First, the threads cannot share the connections so you cannot have more client threads than server connections:
pgbench -j 2 -c 1 -T 30 -nf /dev/stdin <<< "select pg_sleep(1)"
transaction type: /dev/stdin
scaling factor: 1
query mode: simple
number of clients: 1
number of threads: 1
duration: 30 s
number of transactions actually processed: 30
latency average = 1005.422 ms
tps = 0.994607 (including connections establishing)
tps = 0.994731 (excluding connections establishing)
This has just ignored the --jobs
to set it to the same as --client
(you see that in "number of threads: 1"). Actually, the connections defined by --client
are distributed among the threads defined by --jobs
and it makes no sense to have threads with no connections. However you can have many connections per threads as we have seen below. This will still stress the database with concurrent executions thanks to asynchronous calls.
So what's the point with --jobs
? My example was running a script that takes long in the database (1 second) when compared to the client work and that's why one client thread --jobs=1
can serve many connections --client=100
without being the bottleneck. However, if you run really short queries to many connections, the work on client side can be significant. And as the goal of pgbench is to stress the database, you may need more threads.

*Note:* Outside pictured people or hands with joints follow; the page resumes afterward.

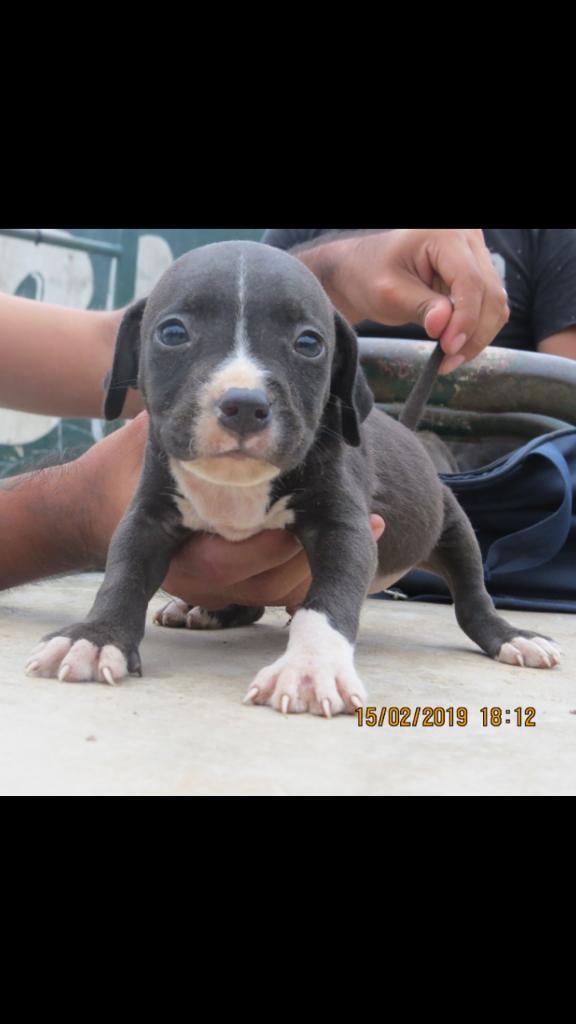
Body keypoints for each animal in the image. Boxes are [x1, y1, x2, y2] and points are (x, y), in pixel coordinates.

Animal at [24, 242, 557, 716]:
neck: (239, 486)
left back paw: (511, 636)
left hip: (452, 525)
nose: (243, 404)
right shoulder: (148, 517)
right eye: (173, 333)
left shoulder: (345, 529)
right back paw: (210, 610)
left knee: (471, 596)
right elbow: (123, 573)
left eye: (309, 344)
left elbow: (327, 601)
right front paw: (96, 637)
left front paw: (310, 667)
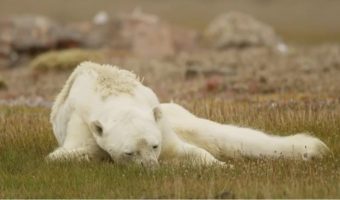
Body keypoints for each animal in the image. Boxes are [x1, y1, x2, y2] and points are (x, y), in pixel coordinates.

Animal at [47, 61, 330, 166]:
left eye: (154, 146)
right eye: (129, 152)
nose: (152, 167)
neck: (114, 93)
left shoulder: (160, 124)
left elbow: (189, 150)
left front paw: (221, 165)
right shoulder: (82, 124)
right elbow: (68, 154)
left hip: (177, 114)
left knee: (218, 135)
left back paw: (313, 148)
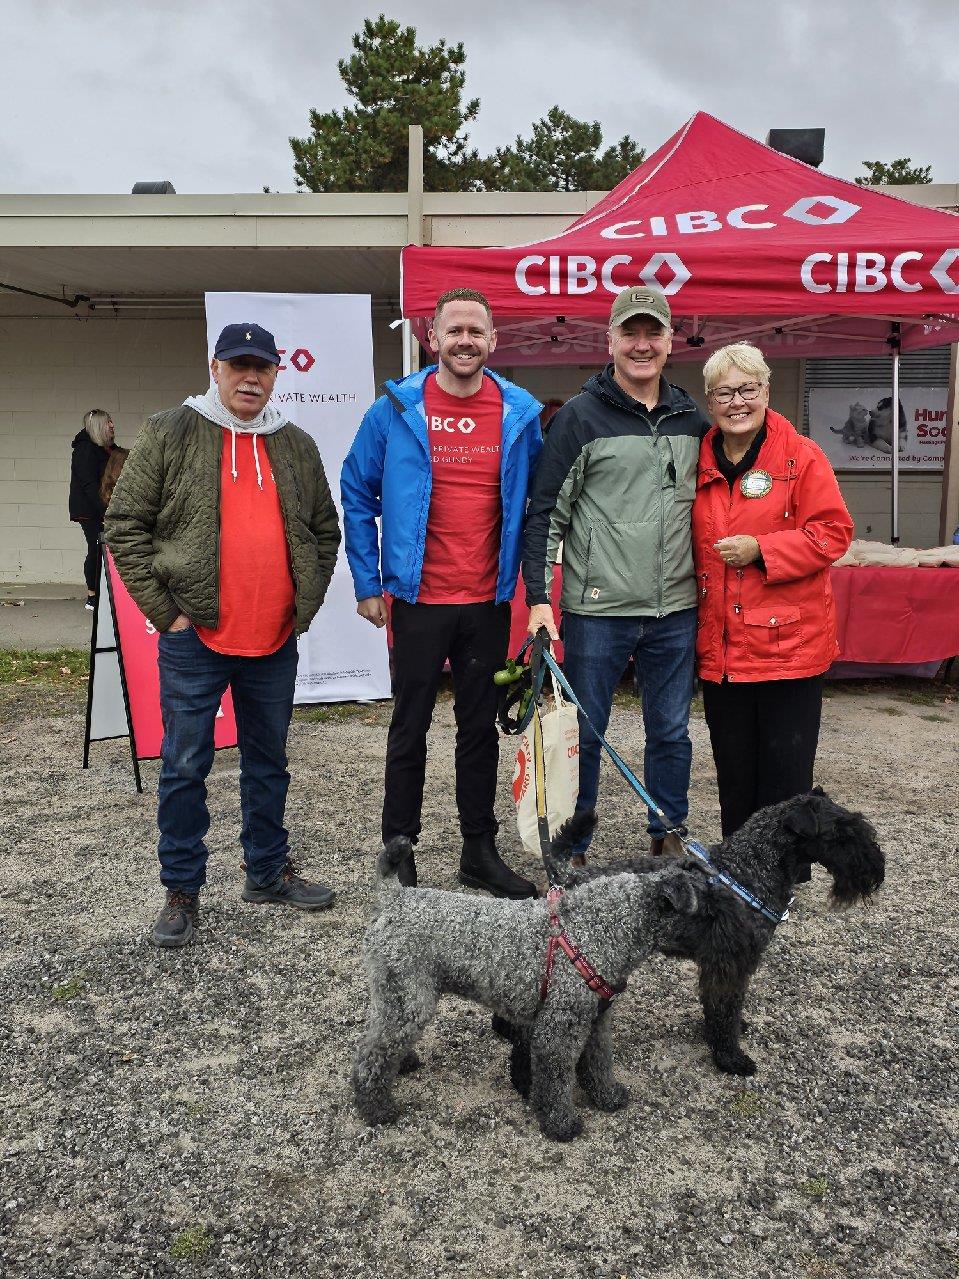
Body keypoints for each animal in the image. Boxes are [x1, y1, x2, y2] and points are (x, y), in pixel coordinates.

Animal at [350, 839, 756, 1140]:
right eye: (711, 912)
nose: (748, 939)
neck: (602, 928)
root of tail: (394, 897)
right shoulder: (560, 1029)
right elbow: (557, 1079)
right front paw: (562, 1124)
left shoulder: (595, 1020)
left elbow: (599, 1062)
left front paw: (608, 1097)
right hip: (409, 1000)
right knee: (370, 1055)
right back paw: (377, 1108)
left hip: (400, 998)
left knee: (382, 1039)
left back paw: (403, 1064)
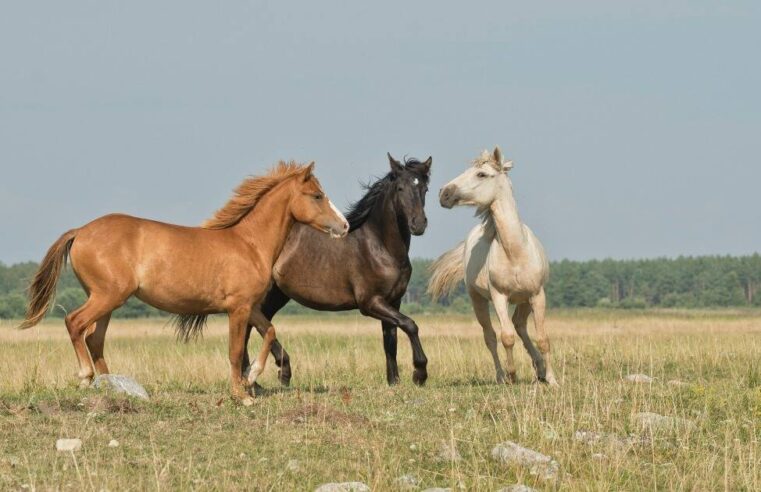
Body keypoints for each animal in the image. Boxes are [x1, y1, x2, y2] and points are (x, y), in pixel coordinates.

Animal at [20, 161, 348, 404]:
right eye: (317, 195)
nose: (344, 226)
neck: (249, 244)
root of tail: (81, 231)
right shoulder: (238, 309)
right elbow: (235, 351)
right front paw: (242, 395)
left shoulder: (250, 307)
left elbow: (269, 332)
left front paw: (253, 377)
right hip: (106, 296)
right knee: (75, 323)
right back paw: (86, 377)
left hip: (108, 301)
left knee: (94, 338)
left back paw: (112, 385)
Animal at [246, 153, 430, 384]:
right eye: (400, 188)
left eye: (424, 188)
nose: (418, 224)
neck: (380, 247)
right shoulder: (370, 303)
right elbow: (410, 324)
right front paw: (419, 373)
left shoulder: (393, 301)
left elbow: (391, 341)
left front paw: (394, 382)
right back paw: (271, 372)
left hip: (277, 295)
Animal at [428, 146, 560, 384]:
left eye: (481, 174)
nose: (444, 193)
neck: (515, 252)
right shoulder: (499, 296)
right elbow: (506, 337)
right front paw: (512, 376)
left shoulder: (537, 295)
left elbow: (543, 338)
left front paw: (552, 380)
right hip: (478, 300)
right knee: (490, 336)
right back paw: (501, 376)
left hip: (524, 300)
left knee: (520, 325)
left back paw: (539, 369)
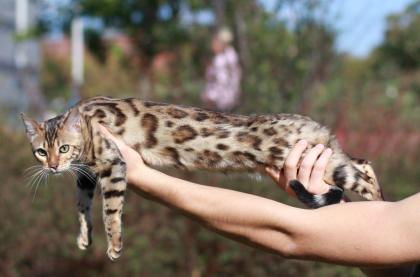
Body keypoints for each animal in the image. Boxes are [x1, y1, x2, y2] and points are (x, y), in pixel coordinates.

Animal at [20, 96, 384, 260]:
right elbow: (82, 207)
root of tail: (315, 124)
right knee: (365, 164)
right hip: (330, 157)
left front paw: (114, 245)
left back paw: (380, 209)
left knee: (364, 179)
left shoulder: (113, 162)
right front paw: (84, 236)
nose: (53, 167)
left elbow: (110, 211)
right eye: (40, 152)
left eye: (63, 148)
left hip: (325, 163)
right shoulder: (86, 175)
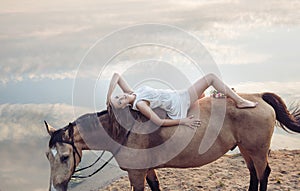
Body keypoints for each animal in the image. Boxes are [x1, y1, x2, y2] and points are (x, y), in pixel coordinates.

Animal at [44, 92, 300, 190]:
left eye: (64, 157)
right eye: (48, 156)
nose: (55, 188)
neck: (123, 131)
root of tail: (257, 98)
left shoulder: (135, 174)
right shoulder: (146, 170)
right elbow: (156, 186)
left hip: (257, 150)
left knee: (263, 174)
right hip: (246, 149)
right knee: (253, 174)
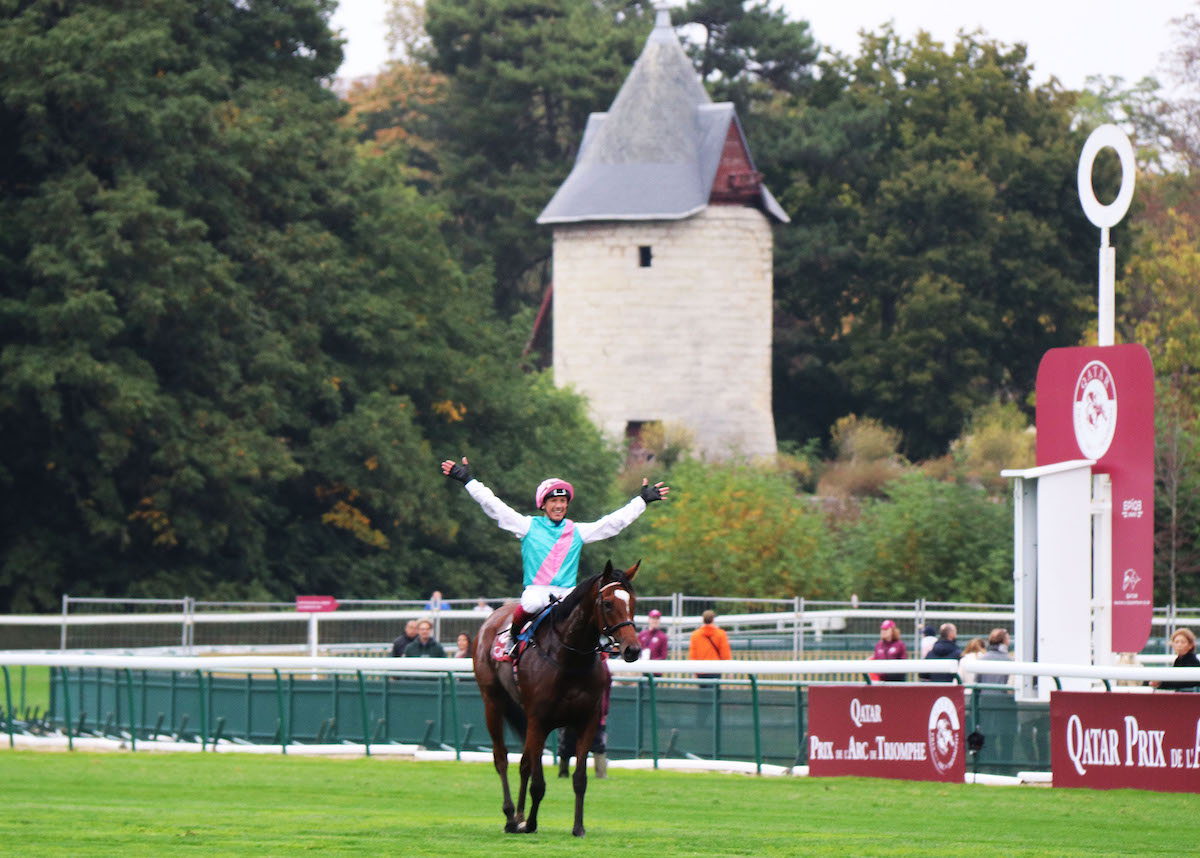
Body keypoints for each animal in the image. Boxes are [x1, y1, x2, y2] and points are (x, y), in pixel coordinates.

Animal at [472, 561, 643, 835]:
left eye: (633, 602)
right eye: (607, 603)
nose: (632, 649)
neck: (569, 658)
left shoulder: (587, 720)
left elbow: (579, 778)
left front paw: (578, 827)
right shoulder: (539, 720)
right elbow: (538, 783)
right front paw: (531, 824)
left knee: (523, 764)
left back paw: (519, 816)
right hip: (492, 701)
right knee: (501, 758)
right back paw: (511, 817)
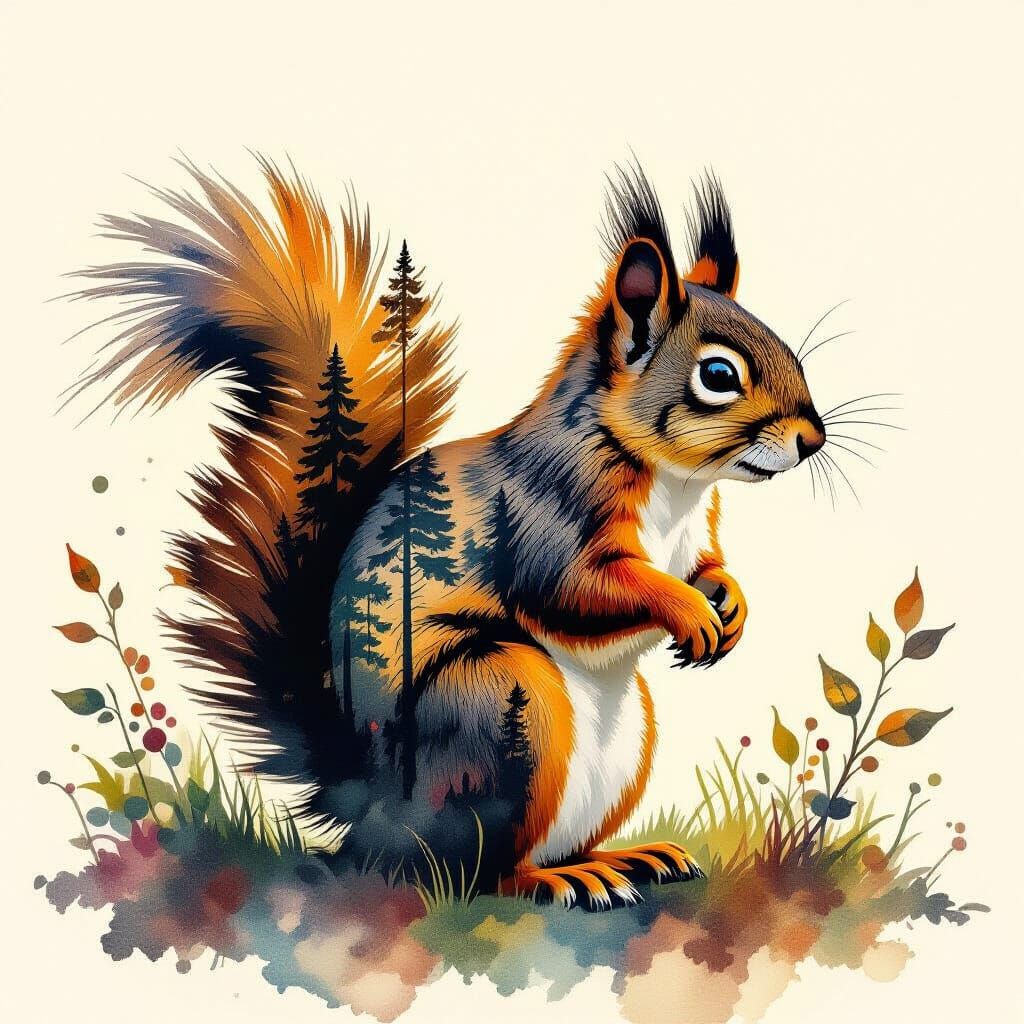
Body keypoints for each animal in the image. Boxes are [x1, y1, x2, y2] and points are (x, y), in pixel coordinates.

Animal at [71, 157, 825, 908]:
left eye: (791, 351)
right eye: (719, 374)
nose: (813, 439)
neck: (674, 483)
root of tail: (368, 809)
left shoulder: (694, 536)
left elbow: (706, 567)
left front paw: (729, 601)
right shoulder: (547, 511)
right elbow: (575, 589)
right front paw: (687, 608)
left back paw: (628, 856)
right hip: (499, 702)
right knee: (478, 870)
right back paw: (562, 877)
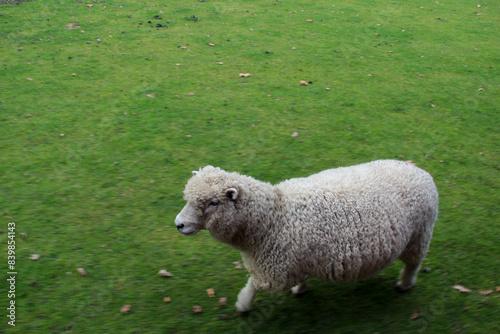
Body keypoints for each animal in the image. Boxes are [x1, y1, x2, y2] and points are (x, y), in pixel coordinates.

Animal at [175, 160, 438, 312]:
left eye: (213, 203)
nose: (179, 224)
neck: (272, 217)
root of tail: (420, 171)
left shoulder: (274, 269)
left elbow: (254, 285)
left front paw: (242, 304)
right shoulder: (296, 260)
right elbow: (299, 278)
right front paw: (300, 289)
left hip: (419, 235)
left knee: (413, 264)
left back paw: (405, 284)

Don't forget that if you want to stress the CPU you will probably not run pgbench on the database server. But then you need more connection because there's a network component in the latency.
I'm taking an extreme example here where my custom script doesn't even call the database but takes 1 second of client time:
pgbench -j 1 -c 100 -T 30 -nf /dev/stdin <<< "\shell sleep 1"
transaction type: /dev/stdin
scaling factor: 1
query mode: simple
number of clients: 100
number of threads: 1
duration: 30 s
number of transactions actually processed: 29
latency average = 446722.970 ms
tps = 0.223852 (including connections establishing)
tps = 0.223857 (excluding connections establishing)
My unique thread throttles the throughput: During 30 seconds, only 30 transactions are possible on one thread when the client-side processing takes 1 second.
key points:
-
-c
--client
is what drives the number of sessions on the server -
-j
--jobs
can be used if the coordination from pgbench is a bottleneck
I'll share more about pgbench. Because benchmarks means nothing if we don't understand exactly what is run and how. And pgbench, using libpq, with custom scripts, is great to show the different ways to run SQL efficiently. So I'm flagging this the first post of a series.